_DATA ROWS_
▬▬▬

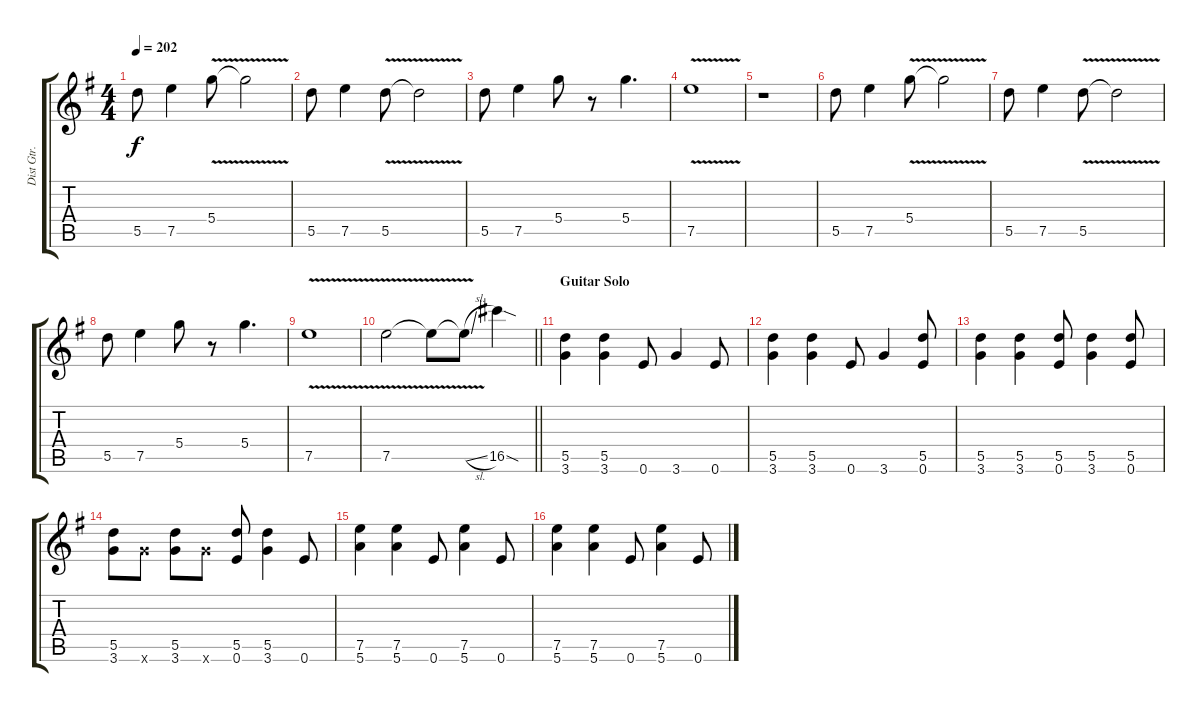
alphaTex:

\track ("Dist Gtr." "Dist Gtr.") {instrument distortionguitar}
\staff {score tabs}
\tuning (E4 B3 G3 D4 A3 E3) {hide}
\ts (4 4)
\tempo 202
\clef g2
\ks g
5.5.8{dy f} 7.5.4 5.4{v}.8 5.4{v t}.2 |
5.5.8 7.5.4 5.5{v}.8 5.5{v t}.2 |
5.5.8 7.5.4 5.4.8 r.8 5.4.4{d} |
7.5{v}.1 |
r.1 |
5.5.8 7.5.4 5.4{v}.8 5.4{v t}.2 |
5.5.8 7.5.4 5.5{v}.8 5.5{v t}.2 |
5.5.8 7.5.4 5.4.8 r.8 5.4.4{d} |
7.5{v}.1 |
\barLineRight lightlight
7.5{v}.2 7.5{v t}.8 7.5{sl t}.8 16.5{sod}.4 |
\section ("" "Guitar Solo")
(5.5 3.6).4 (5.5 3.6).4 0.6.8 3.6.4 0.6.8 |
(5.5 3.6).4 (5.5 3.6).4 0.6.8 3.6.4 (5.5 0.6).8 |
(5.5 3.6).4 (5.5 3.6).4 (5.5 0.6).8 (5.5 3.6).4 (5.5 0.6).8 |
(5.5 3.6).8 3.6{x}.8 (5.5 3.6).8 3.6{x}.8 (5.5 0.6).8 (5.5 3.6).4 0.6.8 |
(7.5 5.6).4 (7.5 5.6).4 0.6.8 (7.5 5.6).4 0.6.8 |
(7.5 5.6).4 (7.5 5.6).4 0.6.8 (7.5 5.6).4 0.6.8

▬▬▬

Pick out every line of the records that contains the string "track", with case counting, and copy each one.

_CORRECT RESULT_
\track ("Dist Gtr." "Dist Gtr.") {instrument distortionguitar}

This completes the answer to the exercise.